本公开的示例性实施例中的基于卷积神经网络的网络教学方法,分析网络教学视频信号,生成特征分帧图像,通过卷积神经网络算法的多个卷积层对所述特征分帧图像进行高频内容检测,确定满足预设频次条件的多个候选高频内容区域,通过卷积神经网络算法的池化层处理所述多个候选高频内容区域,得到重点内容区域及重点内容区域在特征分帧图像中的位置,根据重点内容区域在图像中的位置,生成包含高频内容的重点网络教学视频信号,调用终端设备的显示接口显示输出所述重点网络教学视频信号。一方面,由于通过卷积神经网络对教学视频的重点内容实现了自动查找,减少了实际教学场景中人为查找和定位重点内容的操作,提高了教学质量的同时节省了人员成本;另一方面,对多个网络教学视频中的重点内 容按照重要程度排序,在用户的显示设备中显示,使用户可以有选择的同时收看多个重点内容,提高了用户的体验。
应当理解的是,以上的一般描述和后文的细节描述仅是示例性和解释性的,并不能限制本公开。
附图说明
通过参照附图来详细描述其示例实施例,本公开的上述和其它特征及优点将变得更加明显。
图1示出了根据本公开一示例性实施例的基于卷积神经网络的网络教学方法的流程图;
图2A-2B示出了根据本公开一示例性实施例的基于卷积神经网络的网络教学方法应用场景的示意图;
图3A-3B示出了根据本公开一示例性实施例的基于卷积神经网络的网络教学方法应用场景的示意图;
图4示出了根据本公开一示例性实施例的基于卷积神经网络的网络教学装置的示意框图;
图5示意性示出了根据本公开一示例性实施例的电子设备的框图;以及
图6示意性示出了根据本公开一示例性实施例的计算机可读存储介质的示意图。
具体实施方式
现在将参考附图更全面地描述示例实施例。然而,示例实施例能够以多种形式实施,且不应被理解为限于在此阐述的实施例;相反,提供这些实施例使得本公开将全面和完整,并将示例实施例的构思全面地传达给本领域的技术人员。在图中相同的附图标记表示相同或类似的部分,因而将省略对它们的重复描述。
此外,所描述的特征、结构或特性可以以任何合适的方式结合在一个或更多实施例中。
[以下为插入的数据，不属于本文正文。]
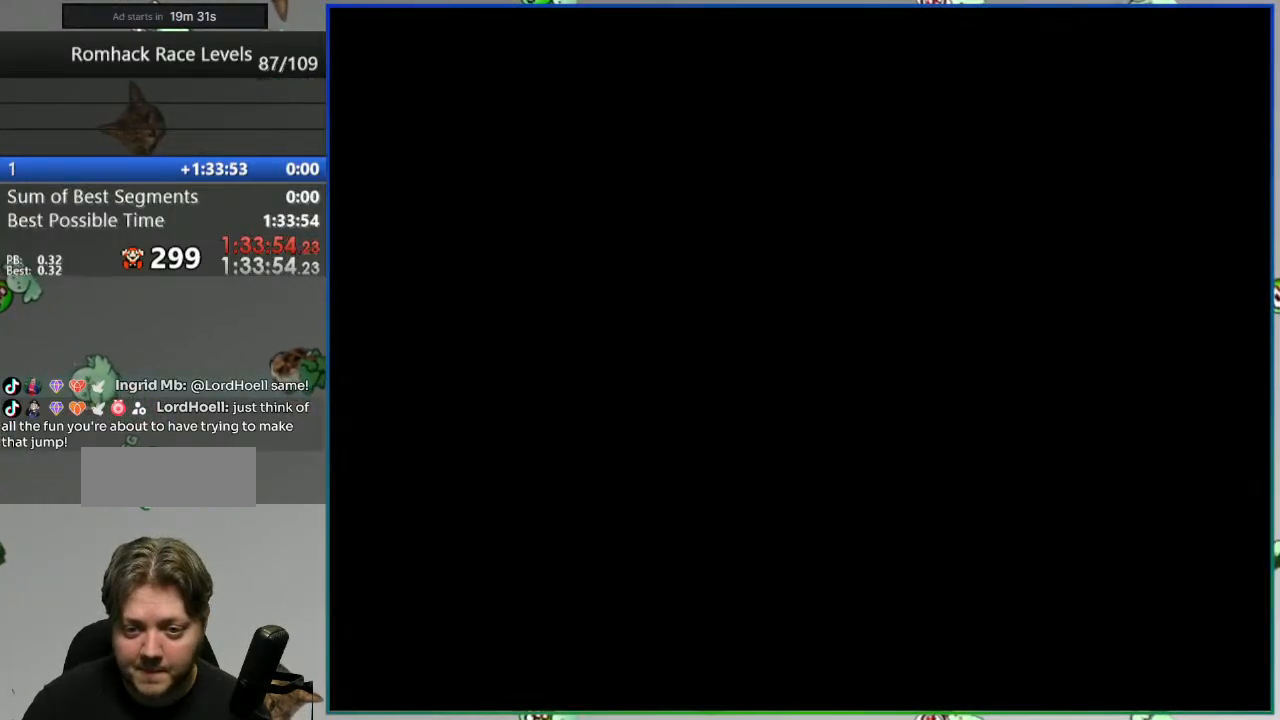
{"dt_ms": 500, "buttons": ["Y"], "events": []}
在下面的描述中,提供许多具体细节从而给出对本公开的实施例的充分理解。然而,本领域技术人员将意识到,可以实践本公开的技术方案而没有所述特定细节中的一个或更多,或者可以采用其它的方法、组元、材料、装置、步骤等。在其它情况下,不详细示出或描述公知结构、方法、装置、实现、材料或者操作以避免模糊本公开的各方面。
附图中所示的方框图仅仅是功能实体,不一定必须与物理上独立的实体相对应。即,可以采用软件形式来实现这些功能实体,或在一个或多个软件硬化的模块中实现这些功能实体或功能实体的一部分,或在不同网络和/或处理器装置和/或微控制器装置中实现这些功能实体。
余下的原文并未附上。